PROBLEM STATEMENT: Copy every line of the records below verbatim, with nothing changed or left out.

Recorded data
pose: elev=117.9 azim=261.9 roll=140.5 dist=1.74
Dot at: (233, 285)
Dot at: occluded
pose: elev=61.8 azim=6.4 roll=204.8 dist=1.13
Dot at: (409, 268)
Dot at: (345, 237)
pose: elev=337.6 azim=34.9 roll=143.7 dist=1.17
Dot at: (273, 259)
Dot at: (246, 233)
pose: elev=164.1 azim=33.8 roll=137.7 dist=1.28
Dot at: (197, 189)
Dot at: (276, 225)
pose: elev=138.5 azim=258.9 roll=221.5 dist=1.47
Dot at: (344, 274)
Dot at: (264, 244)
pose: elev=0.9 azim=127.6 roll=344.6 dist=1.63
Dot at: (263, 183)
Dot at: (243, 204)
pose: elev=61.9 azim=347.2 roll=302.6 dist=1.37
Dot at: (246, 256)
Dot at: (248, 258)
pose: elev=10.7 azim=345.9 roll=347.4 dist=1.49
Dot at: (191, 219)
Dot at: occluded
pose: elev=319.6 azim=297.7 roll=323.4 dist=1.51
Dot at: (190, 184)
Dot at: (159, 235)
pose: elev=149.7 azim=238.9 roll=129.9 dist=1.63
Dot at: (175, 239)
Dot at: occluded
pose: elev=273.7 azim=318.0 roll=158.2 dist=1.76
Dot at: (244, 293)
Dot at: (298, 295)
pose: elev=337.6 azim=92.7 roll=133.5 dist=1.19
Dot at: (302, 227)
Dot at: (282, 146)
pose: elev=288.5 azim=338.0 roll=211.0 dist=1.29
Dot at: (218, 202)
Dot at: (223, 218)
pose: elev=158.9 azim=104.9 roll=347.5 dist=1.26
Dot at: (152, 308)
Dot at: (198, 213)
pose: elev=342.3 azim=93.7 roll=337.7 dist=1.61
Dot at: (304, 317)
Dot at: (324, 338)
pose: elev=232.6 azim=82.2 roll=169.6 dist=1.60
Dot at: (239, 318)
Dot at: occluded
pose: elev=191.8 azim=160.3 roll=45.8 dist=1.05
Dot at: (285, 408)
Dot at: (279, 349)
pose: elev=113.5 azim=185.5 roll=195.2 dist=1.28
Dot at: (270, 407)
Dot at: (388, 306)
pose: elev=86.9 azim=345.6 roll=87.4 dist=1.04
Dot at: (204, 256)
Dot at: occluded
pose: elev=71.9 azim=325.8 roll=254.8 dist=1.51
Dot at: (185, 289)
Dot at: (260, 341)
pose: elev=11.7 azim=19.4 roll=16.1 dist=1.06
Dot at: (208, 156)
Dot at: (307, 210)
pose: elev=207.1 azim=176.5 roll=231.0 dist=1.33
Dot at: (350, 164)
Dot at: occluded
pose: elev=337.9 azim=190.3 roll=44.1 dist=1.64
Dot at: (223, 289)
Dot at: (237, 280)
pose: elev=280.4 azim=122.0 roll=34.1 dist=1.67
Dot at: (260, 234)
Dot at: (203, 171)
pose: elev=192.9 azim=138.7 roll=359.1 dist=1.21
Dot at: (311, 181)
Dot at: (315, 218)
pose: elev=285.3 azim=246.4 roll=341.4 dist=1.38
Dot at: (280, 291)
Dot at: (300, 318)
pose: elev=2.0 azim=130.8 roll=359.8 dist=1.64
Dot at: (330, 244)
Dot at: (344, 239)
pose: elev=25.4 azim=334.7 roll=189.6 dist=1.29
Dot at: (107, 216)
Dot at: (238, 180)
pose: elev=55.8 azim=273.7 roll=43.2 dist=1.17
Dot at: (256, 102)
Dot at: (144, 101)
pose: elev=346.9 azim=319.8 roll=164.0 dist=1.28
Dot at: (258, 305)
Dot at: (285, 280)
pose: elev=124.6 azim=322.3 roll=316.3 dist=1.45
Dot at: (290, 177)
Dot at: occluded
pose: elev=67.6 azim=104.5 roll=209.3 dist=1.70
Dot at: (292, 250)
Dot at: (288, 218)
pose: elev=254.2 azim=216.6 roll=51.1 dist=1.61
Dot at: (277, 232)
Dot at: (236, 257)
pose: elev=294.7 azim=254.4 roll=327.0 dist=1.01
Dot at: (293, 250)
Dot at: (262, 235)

FINISHED TASK:
pose: elev=117.9 azim=261.9 roll=140.5 dist=1.74
Dot at: (233, 285)
Dot at: occluded
pose: elev=61.8 azim=6.4 roll=204.8 dist=1.13
Dot at: (409, 268)
Dot at: (345, 237)
pose: elev=337.6 azim=34.9 roll=143.7 dist=1.17
Dot at: (273, 259)
Dot at: (246, 233)
pose: elev=164.1 azim=33.8 roll=137.7 dist=1.28
Dot at: (197, 189)
Dot at: (276, 225)
pose: elev=138.5 azim=258.9 roll=221.5 dist=1.47
Dot at: (344, 274)
Dot at: (264, 244)
pose: elev=0.9 azim=127.6 roll=344.6 dist=1.63
Dot at: (263, 183)
Dot at: (243, 204)
pose: elev=61.9 azim=347.2 roll=302.6 dist=1.37
Dot at: (246, 256)
Dot at: (248, 258)
pose: elev=10.7 azim=345.9 roll=347.4 dist=1.49
Dot at: (191, 219)
Dot at: occluded
pose: elev=319.6 azim=297.7 roll=323.4 dist=1.51
Dot at: (190, 184)
Dot at: (159, 235)
pose: elev=149.7 azim=238.9 roll=129.9 dist=1.63
Dot at: (175, 239)
Dot at: occluded
pose: elev=273.7 azim=318.0 roll=158.2 dist=1.76
Dot at: (244, 293)
Dot at: (298, 295)
pose: elev=337.6 azim=92.7 roll=133.5 dist=1.19
Dot at: (302, 227)
Dot at: (282, 146)
pose: elev=288.5 azim=338.0 roll=211.0 dist=1.29
Dot at: (218, 202)
Dot at: (223, 218)
pose: elev=158.9 azim=104.9 roll=347.5 dist=1.26
Dot at: (152, 308)
Dot at: (198, 213)
pose: elev=342.3 azim=93.7 roll=337.7 dist=1.61
Dot at: (304, 317)
Dot at: (324, 338)
pose: elev=232.6 azim=82.2 roll=169.6 dist=1.60
Dot at: (239, 318)
Dot at: occluded
pose: elev=191.8 azim=160.3 roll=45.8 dist=1.05
Dot at: (285, 408)
Dot at: (279, 349)
pose: elev=113.5 azim=185.5 roll=195.2 dist=1.28
Dot at: (270, 407)
Dot at: (388, 306)
pose: elev=86.9 azim=345.6 roll=87.4 dist=1.04
Dot at: (204, 256)
Dot at: occluded
pose: elev=71.9 azim=325.8 roll=254.8 dist=1.51
Dot at: (185, 289)
Dot at: (260, 341)
pose: elev=11.7 azim=19.4 roll=16.1 dist=1.06
Dot at: (208, 156)
Dot at: (307, 210)
pose: elev=207.1 azim=176.5 roll=231.0 dist=1.33
Dot at: (350, 164)
Dot at: occluded
pose: elev=337.9 azim=190.3 roll=44.1 dist=1.64
Dot at: (223, 289)
Dot at: (237, 280)
pose: elev=280.4 azim=122.0 roll=34.1 dist=1.67
Dot at: (260, 234)
Dot at: (203, 171)
pose: elev=192.9 azim=138.7 roll=359.1 dist=1.21
Dot at: (311, 181)
Dot at: (315, 218)
pose: elev=285.3 azim=246.4 roll=341.4 dist=1.38
Dot at: (280, 291)
Dot at: (300, 318)
pose: elev=2.0 azim=130.8 roll=359.8 dist=1.64
Dot at: (330, 244)
Dot at: (344, 239)
pose: elev=25.4 azim=334.7 roll=189.6 dist=1.29
Dot at: (107, 216)
Dot at: (238, 180)
pose: elev=55.8 azim=273.7 roll=43.2 dist=1.17
Dot at: (256, 102)
Dot at: (144, 101)
pose: elev=346.9 azim=319.8 roll=164.0 dist=1.28
Dot at: (258, 305)
Dot at: (285, 280)
pose: elev=124.6 azim=322.3 roll=316.3 dist=1.45
Dot at: (290, 177)
Dot at: occluded
pose: elev=67.6 azim=104.5 roll=209.3 dist=1.70
Dot at: (292, 250)
Dot at: (288, 218)
pose: elev=254.2 azim=216.6 roll=51.1 dist=1.61
Dot at: (277, 232)
Dot at: (236, 257)
pose: elev=294.7 azim=254.4 roll=327.0 dist=1.01
Dot at: (293, 250)
Dot at: (262, 235)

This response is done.